About twenty years ago, my mother sponsored a little girl in Kenya called Chepy, helping her to complete her primary and secondary education. After our mother’s death, my brother and I continued to support her so she could carry on with her studies. Sadly, we received the news today that she has died; she suffered from sickle cell anaemia and, following a sudden illness, passed away in the ambulance whilst being taken to hospital.
The news filled me with great sadness and immense grief for such a beautiful, sweet and reserved 25-year-old girl, who had such a bright future ahead of her.
My first reaction was to want to understand. I felt the need to seek an ‘objective’ explanation, and I was reminded of the words of Eduardo De Filippo in one of his plays: in the end, we all die of death, without medical explanations ever fully unravelling the mystery of the event.
Faced with this event that obliterates all meaning in life, we seek explanations so as not to stare into the void that opens up before us.
This was followed by anger and helplessness. I immediately looked for someone to blame: perhaps she went to the clinic too late, the doctors didn’t realise straight away what was wrong with her, or the ambulance didn’t arrive quickly enough… And even then I saw once again how looking for someone to blame is just another way of escaping the drama of the event.
So I began to change my way of thinking, asking myself exactly what the meaning of existence was. What is the point of struggling, feeling frustrated, picking yourself up from the ground, hoping, loving, suffering, if then, all of a sudden, when you least expect it, you’re gone?
And that’s when a desire and a sort of certainty were born within me: that human life does, in fact, have a meaning, and that our entire inner life of consciousness cannot simply dissolve into absurdity when the body fails, but that it continues in other forms entirely unknown to me. So I said goodbye to Chepy, wishing her a wonderful journey towards infinity. For a moment, I experienced something profound.
Then I began to reflect on something else. We are surrounded by wars. Millions, even billions of euros are spent on wars. A single interceptor missile costs 1,500,000 dollars, whilst other missiles, no less expensive, can incinerate schools and kill children in an instant. I thought about how much is channelled into the arms industry, about the wealth accumulated in the hands of a few – people who can buy entire islands, as is currently happening, for example, in Albania.
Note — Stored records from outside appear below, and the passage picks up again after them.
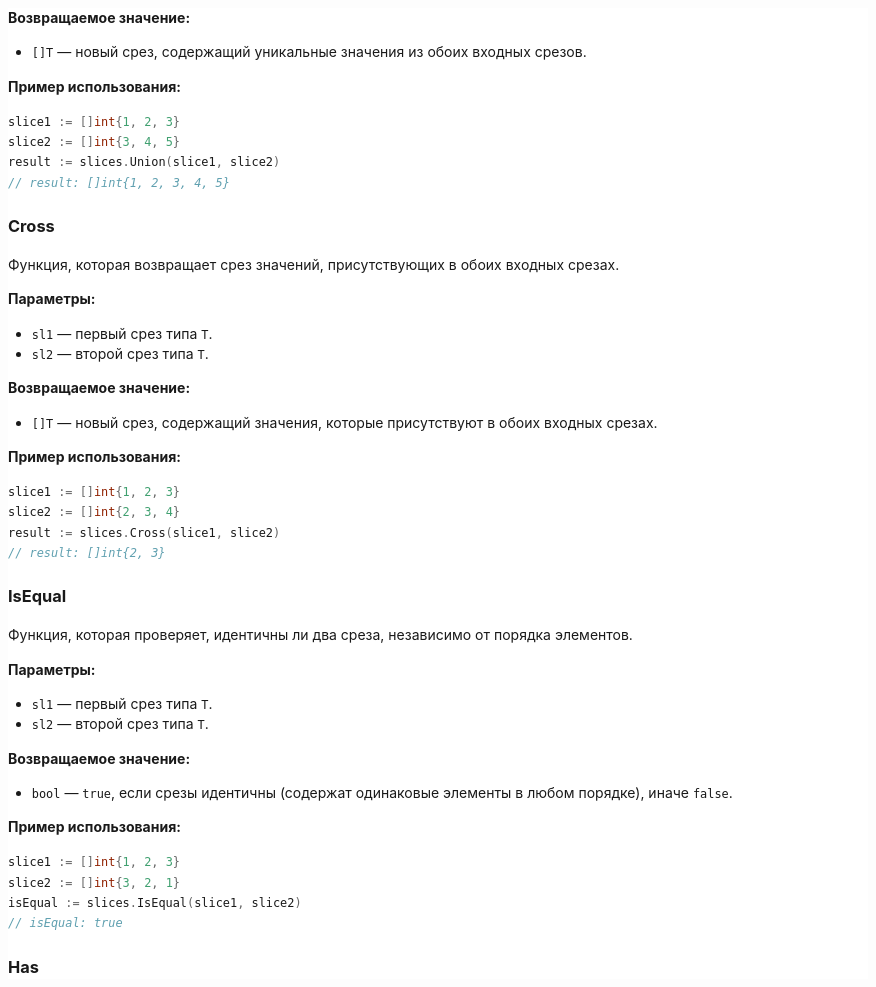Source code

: **Возвращаемое значение:**

- `[]T` — новый срез, содержащий уникальные значения из обоих входных срезов.

**Пример использования:**

```go
slice1 := []int{1, 2, 3}
slice2 := []int{3, 4, 5}
result := slices.Union(slice1, slice2)
// result: []int{1, 2, 3, 4, 5}
```

### Cross

Функция, которая возвращает срез значений, присутствующих в обоих входных срезах.

**Параметры:**

- `sl1` — первый срез типа `T`.
- `sl2` — второй срез типа `T`.

**Возвращаемое значение:**

- `[]T` — новый срез, содержащий значения, которые присутствуют в обоих входных срезах.

**Пример использования:**

```go
slice1 := []int{1, 2, 3}
slice2 := []int{2, 3, 4}
result := slices.Cross(slice1, slice2)
// result: []int{2, 3}
```

### IsEqual

Функция, которая проверяет, идентичны ли два среза, независимо от порядка элементов.

**Параметры:**

- `sl1` — первый срез типа `T`.
- `sl2` — второй срез типа `T`.

**Возвращаемое значение:**

- `bool` — `true`, если срезы идентичны (содержат одинаковые элементы в любом порядке), иначе `false`.

**Пример использования:**

```go
slice1 := []int{1, 2, 3}
slice2 := []int{3, 2, 1}
isEqual := slices.IsEqual(slice1, slice2)
// isEqual: true
```

### Has
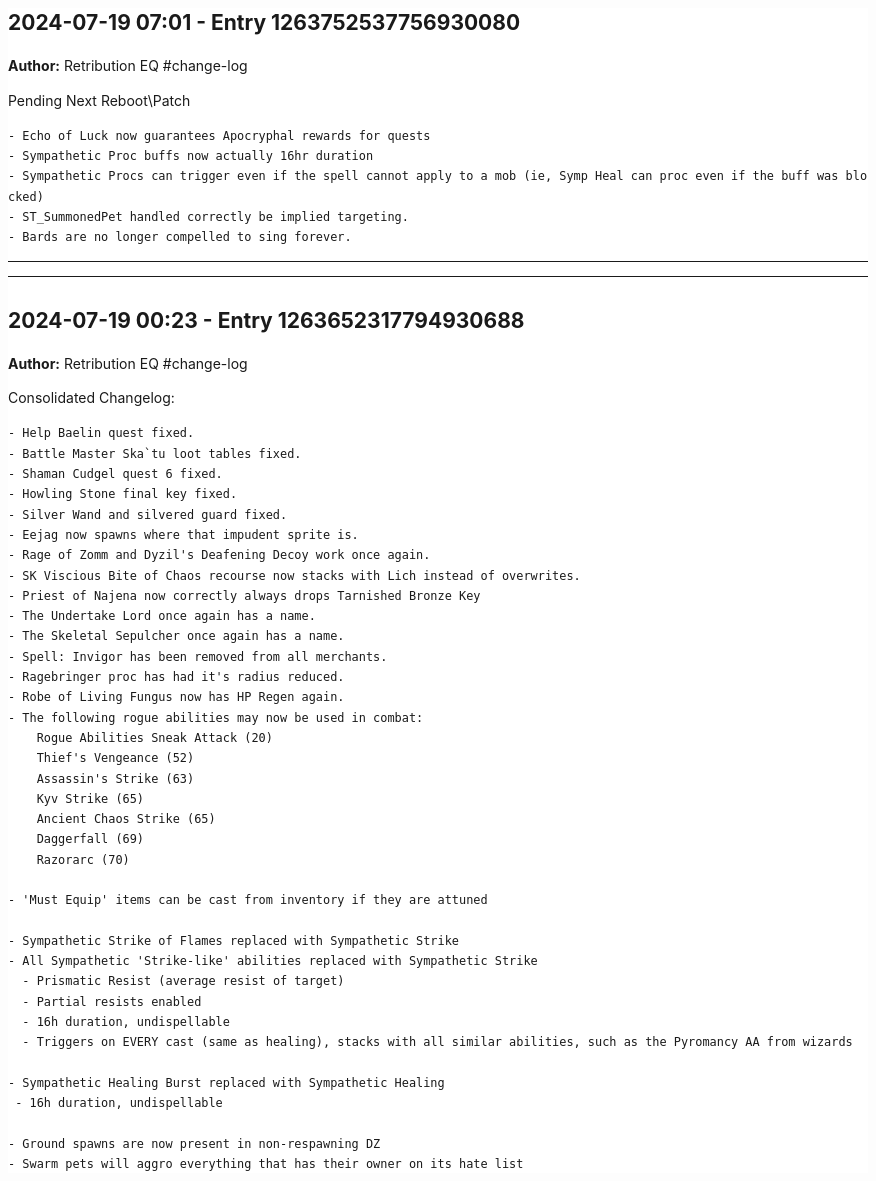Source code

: 
<a name="entry-1263752537756930080"></a>

## 2024-07-19 07:01 - Entry 1263752537756930080
**Author:** Retribution EQ #change-log

Pending Next Reboot\Patch
```
- Echo of Luck now guarantees Apocryphal rewards for quests
- Sympathetic Proc buffs now actually 16hr duration
- Sympathetic Procs can trigger even if the spell cannot apply to a mob (ie, Symp Heal can proc even if the buff was blocked)
- ST_SummonedPet handled correctly be implied targeting.
- Bards are no longer compelled to sing forever.
```

---

---

<a name="entry-1263652317794930688"></a>

## 2024-07-19 00:23 - Entry 1263652317794930688
**Author:** Retribution EQ #change-log

Consolidated Changelog:

```
- Help Baelin quest fixed.
- Battle Master Ska`tu loot tables fixed.
- Shaman Cudgel quest 6 fixed.
- Howling Stone final key fixed.
- Silver Wand and silvered guard fixed.
- Eejag now spawns where that impudent sprite is.
- Rage of Zomm and Dyzil's Deafening Decoy work once again.
- SK Viscious Bite of Chaos recourse now stacks with Lich instead of overwrites.
- Priest of Najena now correctly always drops Tarnished Bronze Key
- The Undertake Lord once again has a name.
- The Skeletal Sepulcher once again has a name.
- Spell: Invigor has been removed from all merchants.
- Ragebringer proc has had it's radius reduced.
- Robe of Living Fungus now has HP Regen again.
- The following rogue abilities may now be used in combat:
    Rogue Abilities Sneak Attack (20)
    Thief's Vengeance (52)
    Assassin's Strike (63)
    Kyv Strike (65)
    Ancient Chaos Strike (65)
    Daggerfall (69)
    Razorarc (70)

- 'Must Equip' items can be cast from inventory if they are attuned

- Sympathetic Strike of Flames replaced with Sympathetic Strike
- All Sympathetic 'Strike-like' abilities replaced with Sympathetic Strike
  - Prismatic Resist (average resist of target)
  - Partial resists enabled
  - 16h duration, undispellable
  - Triggers on EVERY cast (same as healing), stacks with all similar abilities, such as the Pyromancy AA from wizards

- Sympathetic Healing Burst replaced with Sympathetic Healing
 - 16h duration, undispellable

- Ground spawns are now present in non-respawning DZ
- Swarm pets will aggro everything that has their owner on its hate list
```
And at the same time, people die over trivial matters. People die over trivial matters…
That’s when I realised the monstrosity of the system we live in. There is wealth and power being used for the purposes of domination, destruction and war, when we could be helping people to live better lives, building hospitals, training professionals, developing medicines to help people, and improving the quality of life.
Instead, everything is heading in a different direction.
A monstrosity so vast that we rarely grasp it, precisely because it is present at every moment, in every aspect of our society, politics and economy. Everything revolves around money, possession, personal interests, success, the expansion of one’s own power, nothingness…
A terrible monstrosity.
And so I realised just how important and necessary a true humanist revolution is – a non-violent revolution that truly places the human being, every human being, at the centre of political and social decisions. A revolution, because it is impossible to reform this system, as its roots lie in nonsense and inhumanity.
Everything else is merely justification, idle chatter, distractions designed to prevent us from seeing the monstrosity of this system which, in the final analysis, does not believe in the great value of human life, in the greatness of every human life.
Silo’s words have resonated within me: ‘…even the most “insignificant” person is, in terms of human quality, superior to any soulless individual placed at the pinnacle of this epochal juncture’.
I thank Chepy for helping me see things more deeply, and I feel close to her family. I want to remember her with her shy smile, with her slightly yellow eyes that sparkle as they look to the future. Her gaze is a promise for the future: a new world in which the human being will finally triumph, and the countless Chepys who will populate our blue planet will, at last, be able to smile in peace and look to the future with confidence and joy.